#### [Exercise]
Among the entries below, find every line that has "SourceGraphic" and pull it out.

Top of Extracted records

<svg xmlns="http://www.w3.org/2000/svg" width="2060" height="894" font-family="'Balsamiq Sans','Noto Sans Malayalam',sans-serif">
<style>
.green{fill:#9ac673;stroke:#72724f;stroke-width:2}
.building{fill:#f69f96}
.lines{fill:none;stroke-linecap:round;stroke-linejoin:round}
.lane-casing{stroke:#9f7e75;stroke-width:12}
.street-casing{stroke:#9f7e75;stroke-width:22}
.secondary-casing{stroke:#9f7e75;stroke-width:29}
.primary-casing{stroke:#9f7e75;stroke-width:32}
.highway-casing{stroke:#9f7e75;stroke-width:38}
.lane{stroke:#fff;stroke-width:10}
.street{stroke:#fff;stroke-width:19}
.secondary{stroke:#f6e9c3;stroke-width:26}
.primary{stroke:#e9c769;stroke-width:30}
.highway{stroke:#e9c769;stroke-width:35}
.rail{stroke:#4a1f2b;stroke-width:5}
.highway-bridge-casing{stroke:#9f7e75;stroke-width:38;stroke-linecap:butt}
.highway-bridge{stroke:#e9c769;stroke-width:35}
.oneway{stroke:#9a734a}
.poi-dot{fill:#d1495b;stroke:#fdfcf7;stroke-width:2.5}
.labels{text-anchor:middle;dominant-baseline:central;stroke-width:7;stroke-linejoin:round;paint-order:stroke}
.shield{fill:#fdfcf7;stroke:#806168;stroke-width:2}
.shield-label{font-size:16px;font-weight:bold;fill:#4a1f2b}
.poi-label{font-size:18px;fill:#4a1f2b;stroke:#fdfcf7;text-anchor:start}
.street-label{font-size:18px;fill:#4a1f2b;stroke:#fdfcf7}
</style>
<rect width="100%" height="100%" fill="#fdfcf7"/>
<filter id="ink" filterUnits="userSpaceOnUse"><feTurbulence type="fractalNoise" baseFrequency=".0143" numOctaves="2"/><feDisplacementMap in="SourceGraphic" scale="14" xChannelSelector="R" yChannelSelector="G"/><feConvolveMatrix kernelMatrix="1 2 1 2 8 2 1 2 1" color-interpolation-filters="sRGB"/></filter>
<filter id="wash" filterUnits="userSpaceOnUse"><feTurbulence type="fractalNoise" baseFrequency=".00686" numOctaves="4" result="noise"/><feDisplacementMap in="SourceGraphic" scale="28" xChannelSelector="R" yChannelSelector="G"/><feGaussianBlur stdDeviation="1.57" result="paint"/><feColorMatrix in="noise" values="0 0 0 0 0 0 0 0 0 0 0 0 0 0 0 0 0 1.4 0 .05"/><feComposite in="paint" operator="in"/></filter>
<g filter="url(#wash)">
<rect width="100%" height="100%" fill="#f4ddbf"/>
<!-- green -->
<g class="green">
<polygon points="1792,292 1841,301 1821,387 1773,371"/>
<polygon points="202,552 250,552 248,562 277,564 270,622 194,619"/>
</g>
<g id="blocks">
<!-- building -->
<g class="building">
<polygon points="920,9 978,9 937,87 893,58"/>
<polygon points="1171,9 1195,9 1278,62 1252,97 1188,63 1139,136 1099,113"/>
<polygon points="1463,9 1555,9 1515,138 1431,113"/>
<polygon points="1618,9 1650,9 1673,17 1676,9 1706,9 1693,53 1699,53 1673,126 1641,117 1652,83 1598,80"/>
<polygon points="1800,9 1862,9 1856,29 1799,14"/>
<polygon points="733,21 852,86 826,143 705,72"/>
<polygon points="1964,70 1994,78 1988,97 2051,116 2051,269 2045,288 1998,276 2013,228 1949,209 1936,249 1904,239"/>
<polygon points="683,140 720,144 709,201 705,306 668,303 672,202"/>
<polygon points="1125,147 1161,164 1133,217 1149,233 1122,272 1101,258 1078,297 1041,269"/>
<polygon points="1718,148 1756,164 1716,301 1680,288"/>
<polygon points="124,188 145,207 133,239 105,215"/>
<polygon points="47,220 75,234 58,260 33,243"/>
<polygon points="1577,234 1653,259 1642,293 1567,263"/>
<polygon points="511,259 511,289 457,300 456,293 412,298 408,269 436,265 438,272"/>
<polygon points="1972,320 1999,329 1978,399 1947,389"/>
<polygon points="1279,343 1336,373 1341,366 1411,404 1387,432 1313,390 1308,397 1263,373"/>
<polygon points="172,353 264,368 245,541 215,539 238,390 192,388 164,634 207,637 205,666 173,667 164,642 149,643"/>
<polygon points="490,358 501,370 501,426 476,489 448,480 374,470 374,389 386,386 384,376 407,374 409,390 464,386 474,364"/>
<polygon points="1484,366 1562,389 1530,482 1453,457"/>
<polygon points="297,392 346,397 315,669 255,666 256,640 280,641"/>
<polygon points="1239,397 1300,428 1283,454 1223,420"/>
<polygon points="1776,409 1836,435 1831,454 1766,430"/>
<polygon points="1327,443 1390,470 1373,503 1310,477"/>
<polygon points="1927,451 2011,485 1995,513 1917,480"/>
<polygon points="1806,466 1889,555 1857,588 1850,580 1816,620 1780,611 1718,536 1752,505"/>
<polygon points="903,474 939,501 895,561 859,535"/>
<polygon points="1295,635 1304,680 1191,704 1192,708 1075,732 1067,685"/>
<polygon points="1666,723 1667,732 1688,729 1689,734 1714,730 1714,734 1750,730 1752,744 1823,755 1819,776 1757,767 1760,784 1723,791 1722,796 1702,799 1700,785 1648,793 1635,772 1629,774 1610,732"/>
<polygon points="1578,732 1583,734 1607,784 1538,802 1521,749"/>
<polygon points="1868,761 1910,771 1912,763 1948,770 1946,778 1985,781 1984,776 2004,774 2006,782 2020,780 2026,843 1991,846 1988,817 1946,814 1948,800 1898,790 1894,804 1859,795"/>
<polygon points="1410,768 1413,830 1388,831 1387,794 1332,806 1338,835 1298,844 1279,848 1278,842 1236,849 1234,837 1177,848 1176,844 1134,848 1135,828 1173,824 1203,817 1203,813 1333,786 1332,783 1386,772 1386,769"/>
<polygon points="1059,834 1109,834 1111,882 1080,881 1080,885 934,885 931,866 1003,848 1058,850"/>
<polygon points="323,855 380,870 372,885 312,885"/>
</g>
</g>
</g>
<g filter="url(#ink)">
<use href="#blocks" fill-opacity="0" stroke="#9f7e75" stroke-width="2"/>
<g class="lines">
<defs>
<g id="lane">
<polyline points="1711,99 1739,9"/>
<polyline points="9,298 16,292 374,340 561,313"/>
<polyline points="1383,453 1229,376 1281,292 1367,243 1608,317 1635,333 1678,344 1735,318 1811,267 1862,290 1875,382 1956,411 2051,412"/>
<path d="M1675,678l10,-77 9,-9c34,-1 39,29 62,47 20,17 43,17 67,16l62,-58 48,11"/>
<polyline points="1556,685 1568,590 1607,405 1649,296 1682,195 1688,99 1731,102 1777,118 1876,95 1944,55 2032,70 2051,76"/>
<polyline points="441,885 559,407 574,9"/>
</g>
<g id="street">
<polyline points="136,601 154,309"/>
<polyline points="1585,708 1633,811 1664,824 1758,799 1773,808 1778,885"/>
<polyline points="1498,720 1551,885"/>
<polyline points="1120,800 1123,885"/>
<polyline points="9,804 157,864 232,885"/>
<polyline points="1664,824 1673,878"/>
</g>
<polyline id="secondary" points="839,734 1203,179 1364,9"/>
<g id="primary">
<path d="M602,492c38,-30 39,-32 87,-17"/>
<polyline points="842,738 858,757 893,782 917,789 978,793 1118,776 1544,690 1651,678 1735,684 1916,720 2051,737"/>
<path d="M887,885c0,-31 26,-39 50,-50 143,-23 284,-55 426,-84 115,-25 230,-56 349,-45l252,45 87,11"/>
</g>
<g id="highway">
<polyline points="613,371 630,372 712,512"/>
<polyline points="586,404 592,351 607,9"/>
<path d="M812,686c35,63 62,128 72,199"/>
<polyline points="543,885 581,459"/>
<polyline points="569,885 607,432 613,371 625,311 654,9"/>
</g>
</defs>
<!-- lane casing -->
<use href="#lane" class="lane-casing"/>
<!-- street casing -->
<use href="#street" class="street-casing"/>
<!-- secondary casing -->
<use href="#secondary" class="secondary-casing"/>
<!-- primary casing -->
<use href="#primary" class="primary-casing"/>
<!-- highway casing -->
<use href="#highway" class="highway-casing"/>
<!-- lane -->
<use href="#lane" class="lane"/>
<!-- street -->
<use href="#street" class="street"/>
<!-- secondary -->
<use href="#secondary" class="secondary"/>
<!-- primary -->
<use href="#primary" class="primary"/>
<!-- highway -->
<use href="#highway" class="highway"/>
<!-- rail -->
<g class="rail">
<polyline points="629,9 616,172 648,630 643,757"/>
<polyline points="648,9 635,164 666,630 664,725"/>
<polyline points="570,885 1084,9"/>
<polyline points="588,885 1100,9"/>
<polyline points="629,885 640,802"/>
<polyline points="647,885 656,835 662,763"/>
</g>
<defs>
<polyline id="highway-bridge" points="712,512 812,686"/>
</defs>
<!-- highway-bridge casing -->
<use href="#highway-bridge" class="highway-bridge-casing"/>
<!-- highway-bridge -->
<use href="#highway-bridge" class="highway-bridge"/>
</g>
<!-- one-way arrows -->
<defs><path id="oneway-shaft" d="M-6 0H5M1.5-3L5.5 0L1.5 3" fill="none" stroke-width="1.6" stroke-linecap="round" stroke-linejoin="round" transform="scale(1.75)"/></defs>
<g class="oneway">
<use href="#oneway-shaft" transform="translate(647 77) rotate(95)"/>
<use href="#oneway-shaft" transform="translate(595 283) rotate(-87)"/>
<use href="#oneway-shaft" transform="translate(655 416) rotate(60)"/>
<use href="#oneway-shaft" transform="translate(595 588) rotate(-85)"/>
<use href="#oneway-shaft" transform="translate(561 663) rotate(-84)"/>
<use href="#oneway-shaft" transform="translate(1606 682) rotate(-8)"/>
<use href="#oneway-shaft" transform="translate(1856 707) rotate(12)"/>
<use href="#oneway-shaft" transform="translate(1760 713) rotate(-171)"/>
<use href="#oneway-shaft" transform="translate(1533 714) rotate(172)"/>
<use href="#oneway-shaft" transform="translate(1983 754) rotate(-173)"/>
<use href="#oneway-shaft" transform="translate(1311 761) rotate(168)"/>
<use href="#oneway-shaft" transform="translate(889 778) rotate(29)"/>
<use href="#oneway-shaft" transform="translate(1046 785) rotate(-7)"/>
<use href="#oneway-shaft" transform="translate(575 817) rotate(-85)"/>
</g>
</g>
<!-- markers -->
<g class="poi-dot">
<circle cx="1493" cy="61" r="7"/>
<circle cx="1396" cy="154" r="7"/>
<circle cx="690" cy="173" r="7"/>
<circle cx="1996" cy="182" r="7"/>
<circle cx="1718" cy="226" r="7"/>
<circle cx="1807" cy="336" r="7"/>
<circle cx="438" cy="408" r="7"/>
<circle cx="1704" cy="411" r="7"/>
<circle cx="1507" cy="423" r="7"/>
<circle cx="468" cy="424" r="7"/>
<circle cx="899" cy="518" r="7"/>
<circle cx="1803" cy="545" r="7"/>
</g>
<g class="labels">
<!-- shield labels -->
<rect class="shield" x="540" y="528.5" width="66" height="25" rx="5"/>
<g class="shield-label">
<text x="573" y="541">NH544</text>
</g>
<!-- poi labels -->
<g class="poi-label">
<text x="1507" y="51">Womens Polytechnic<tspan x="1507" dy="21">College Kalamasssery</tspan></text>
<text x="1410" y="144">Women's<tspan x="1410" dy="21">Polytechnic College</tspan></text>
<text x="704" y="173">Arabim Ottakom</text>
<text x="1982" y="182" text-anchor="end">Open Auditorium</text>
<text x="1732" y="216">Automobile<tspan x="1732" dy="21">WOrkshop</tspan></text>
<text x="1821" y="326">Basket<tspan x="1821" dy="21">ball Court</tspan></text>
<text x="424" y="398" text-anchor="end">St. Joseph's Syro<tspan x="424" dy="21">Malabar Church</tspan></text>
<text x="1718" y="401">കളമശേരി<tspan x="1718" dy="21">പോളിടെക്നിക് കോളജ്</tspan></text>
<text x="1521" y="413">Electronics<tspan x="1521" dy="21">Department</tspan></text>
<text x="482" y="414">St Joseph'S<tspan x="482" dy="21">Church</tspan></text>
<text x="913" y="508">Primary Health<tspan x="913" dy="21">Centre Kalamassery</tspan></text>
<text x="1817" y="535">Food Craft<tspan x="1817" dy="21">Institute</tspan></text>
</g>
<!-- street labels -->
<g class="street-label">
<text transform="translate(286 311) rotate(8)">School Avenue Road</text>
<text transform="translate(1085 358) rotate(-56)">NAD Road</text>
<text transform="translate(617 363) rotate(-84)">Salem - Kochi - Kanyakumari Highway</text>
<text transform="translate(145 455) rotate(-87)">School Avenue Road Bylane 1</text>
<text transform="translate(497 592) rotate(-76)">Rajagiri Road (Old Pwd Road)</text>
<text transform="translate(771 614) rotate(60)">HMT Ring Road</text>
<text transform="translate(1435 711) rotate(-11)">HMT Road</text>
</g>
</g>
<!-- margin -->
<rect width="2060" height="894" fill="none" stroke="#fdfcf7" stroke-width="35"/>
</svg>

Bottom of Extracted records

#### [Response box]
<filter id="ink" filterUnits="userSpaceOnUse"><feTurbulence type="fractalNoise" baseFrequency=".0143" numOctaves="2"/><feDisplacementMap in="SourceGraphic" scale="14" xChannelSelector="R" yChannelSelector="G"/><feConvolveMatrix kernelMatrix="1 2 1 2 8 2 1 2 1" color-interpolation-filters="sRGB"/></filter>
<filter id="wash" filterUnits="userSpaceOnUse"><feTurbulence type="fractalNoise" baseFrequency=".00686" numOctaves="4" result="noise"/><feDisplacementMap in="SourceGraphic" scale="28" xChannelSelector="R" yChannelSelector="G"/><feGaussianBlur stdDeviation="1.57" result="paint"/><feColorMatrix in="noise" values="0 0 0 0 0 0 0 0 0 0 0 0 0 0 0 0 0 1.4 0 .05"/><feComposite in="paint" operator="in"/></filter>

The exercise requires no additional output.